The study started with a long period of differentiating the animals’ diets and monitoring their weight. After six months, Blaisdell’s team started setting giving them tasks to perform.

Each rat was placed in a box with a lever that opened a little compartment. At first, the animals had to learn to press the lever to open the compartment and get a drink of sugar water, Blaisdell said. When all the rats had mastered that trick, the researchers made it harder, requiring three presses to open the compartment. Next, researchers demanded progressively more: three presses for the first treat, six for the second, nine for the third and so on.

“At a certain point, you’re going to say, ‘It isn’t worth it. I give up.’ And the question was, when would the rats give up?” Blaisdell said.

Even though all the rats had had their rations cut and were demonstrably hungry when the half-hour long testing sessions began, the fat animals showed little heart for getting the compartment open. The rats on the junk food diet rested nearly twice as long as the lean rats before resuming their attempts to get at the sugar water, Blaisdell said.

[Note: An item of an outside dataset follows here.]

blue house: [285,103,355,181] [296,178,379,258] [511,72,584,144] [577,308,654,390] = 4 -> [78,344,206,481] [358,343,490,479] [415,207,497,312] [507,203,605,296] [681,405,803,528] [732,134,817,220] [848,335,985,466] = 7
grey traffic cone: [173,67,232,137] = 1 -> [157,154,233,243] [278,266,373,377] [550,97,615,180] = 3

An Australian study had noted that when rats lived on the kinds of foods typically served in cafeterias, the parts of their brains that control appetite degraded, but they started to recover when the animals got healthier food over a period of nine days.

Blaisdell thought the something similar would happen with his test subjects when he switched their diets around. But it didn’t.

Even on the healthier diets, the fat rats continued to have trouble sticking to their tasks, and they didn’t lose weight. Likewise, placing the lean rats on the junk food diet for nine days didn't increase their weight noticeably or impair their determination to get at the sugar treats.

This suggests that a long-running junk food diet causes the most physical and mental harm, not just the occasional binge, Blaisdell said. And the findings suggest that diet-induced obesity is a cause, not an effect, of lethargy.